As a monk, I bring a strong commitment, along with the renunciate flavor, to the classic Buddhist teachings. I play with ideas, with humor and a current way of expressing the teachings, but I don't dilute them.
Sitting in a field of fifty to eighty people really starts my mind sparking. Since I don't prepare my talks ahead of time, I find myself listening to what I'm saying along with everyone else. This leaves a lot of room for the Dhamma to come up. Just having eighty people listening to me is enough to engage me, stimulate me, and create a nice flow of energy. The actual process of teaching evokes ideas that even I did not realize were being held somewhere in my mind.
Different teaching situations offer their own unique value. In retreat, you are able to build a cohesive and comprehensive body of the teachings. When people are not on retreat and come for one session, it opens a different window. They are more spontaneous and I'm given the chance to contact them in ways that are closer to their "daily-life mind." This brings up surprises and interesting opportunities for me to learn even more.
I'm continually struck by how important it is to establish a foundation of morality, commitment, and a sense of personal values for the Vipassana teachings to rest upon. Personal values have to be more than ideas. They have to actually work for us, to be genuinely felt in our lives. We can't bluff our way into insight. The investigative path is an intimate experience that empowers our individuality in a way that is not egocentric. Vipassana encourages transpersonal individuality rather than ego enhancement. It allow for a spacious authenticity to replace a defended personality.

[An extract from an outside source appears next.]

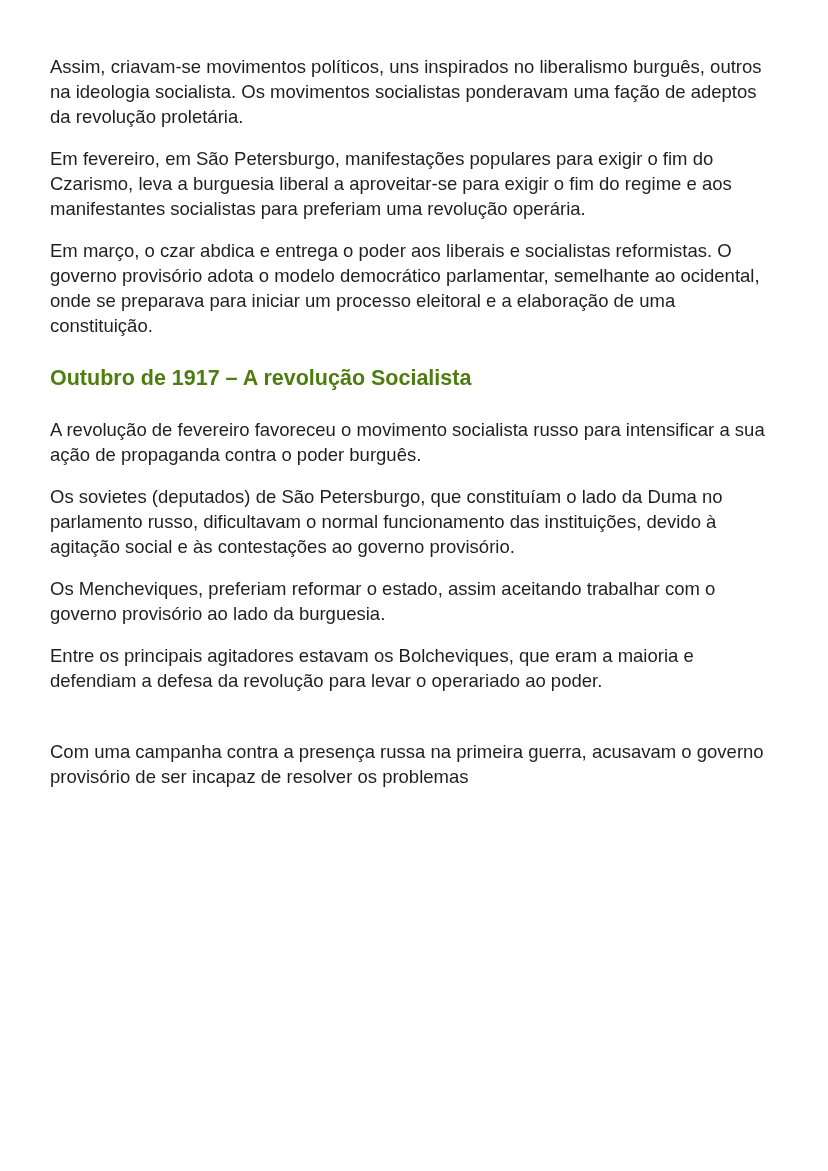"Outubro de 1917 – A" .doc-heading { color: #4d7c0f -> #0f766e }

The habit of clinging stems from a search for safety and security, yet we cling to that which can never provide security. It’s not easy to give up clinging, so an inner strengthening is required – energetically, psychologically and emotionally.
Before reviewing the themes that present themselves to us in meditation, we need the support of safety and ground. Guidance is provided to establish center, ground and safety in this embodiment.
Phenomena that are mutable, not solid, and dependently arisen become experienced as fixed and solid by unconscious grasping and holding on. The relationship is then one of fixation. A more mature relationship is not based on eliminating displeasure but on responsiveness and flexibility. With practice one can feel comfortable with things that are uncomfortable.
Meditation practice instructs us to sustain harmonious relationship with our minds, bodies and the world – to not be dominating, not to grasp or push away, but to be present. Sometimes an open accepting awareness, rather than a focus on a particular object, is the proper mode. When mental and body energies are in sync there’s a sense of harmony and unification. This is samādhi.
Our walking gets programmed by the drives of the mind. Whatever affects the mind affects the nervous system of the body – the body shows us the effects of our thinking. Walking meditation can return us to the natural quality of the body, so the mind can relax.
The search for happiness, security and steadiness binds us in a tangle of stressful and unsatisfactory experiences – because we’re looking in the wrong place. Wisdom/discernment helps us detangle and discern what to set aside and what is worth bearing in mind.
Discernment helps filter from the amalgam of experience what’s skillful now. Having picked up what is skillful one lingers in it, dwells in it, sustains it. This is calming. So skim off stressful habits of “trying to make it work”, “getting on to the next”. Use the body to learn what the mind is happy to linger in.
In meditation both the topic and the manner in which we attend can help train our mode of mental engagement. Shifting from stressful tendencies of “making it happen” and “getting it right”, come back to the natural body. This living system is the source for a steady, safe and easeful state.
What is it that we need to take Refuge from? The poisons of greed, hatred and delusion that mask themselves and corrupt our hearts and minds. This requires reorienting from worldly ways and orienting around what has value and meaning, that which you can trust: virtue, embodiment, nature and other people.
Four compass points to orient around while on retreat: how you relate to the earth, to other people, to your body and to the sacred; an explanation of pūjā – recollections and making offerings, as with the offering of food.